### Text block
+ + + + +

Reputation: 263
EDIT* Thanks for the code formatting kind stranger, i will keep in mind for future!
I am follow the basic planetcassandra.org Cassandra tutorial and I do not understand why I can't execute the following query:
select *
from users
where lastname = 'Smith' AND city = 'X';
on this table:
CREATE TABLE users
(
firstname text,
lastname text,
age int,
email text,
city text,
PRIMARY KEY (lastname)
);
From my understanding, the partition key (lastname) partitions the data. So all rows with lastname Smith should be on node X. What is preventing me from filtering these rows even further by the city?
Thanks!
Upvotes: 3
Views: 3487
Reputation: 7305
You would have to have a clustering column -- city.
Update: Apologies for the terse response. Let me flesh this out a bit.
Cassandra is built from the ground up as a distributed system engineered for high performance and availability. Although based off of SQL, CQL is limited in the kinds of queries you can and cannot do, and often you have to design your data model around your query pattern (and duplicate data) around your work load / access patterns.
It is true that once you specify a the partition key in your cql where clause, cassandra knows what node your data is stored in. However, it still has to find the data within that node.
Remember that C* stores data sequentially based on clustering columns. In order to find the CQL row you are looking for, cassandra would have to do full seeks on disk which are slow once you sale out and have a lot of data. If you have clustering columns x, y, and z the data is sorted by the three clustering columns respectively. This is why you can only include where constraints for x, y, and z sequentially.
Check out this data modeling tool to visualize data models at the c* storage layer, to see possible queries, and generate stress-yamls.
Upvotes: 3
Reputation: 3684
There are two answers to your question here. One specific to your example, and a more general answer (which is probably what you are really after).
Answer for your example
In your specific example, you have a single primary key "lastname". So in this case there is only a single row per partition. Any time you update the row with the last name "Smith" you are overwriting any previous data in that row. In that case, a where clause doesn't really make sense because when you query for the "Smith" row there will only ever be one result.

+ + + + +

### Stored data rows
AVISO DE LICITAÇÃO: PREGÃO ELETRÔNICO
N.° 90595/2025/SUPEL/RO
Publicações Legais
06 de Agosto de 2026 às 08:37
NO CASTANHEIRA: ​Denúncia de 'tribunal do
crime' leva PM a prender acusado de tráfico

+ + + + +

### Questions
1. In the Cassandra thread, what does C* base the sequential storage of data on?
2. From the Cassandra thread, copy out everything from "It is true that" down to "within that node.".

### Task results
1. Clustering columns.

2.
It is true that once you specify a the partition key in your cql where clause, cassandra knows what node your data is stored in. However, it still has to find the data within that node.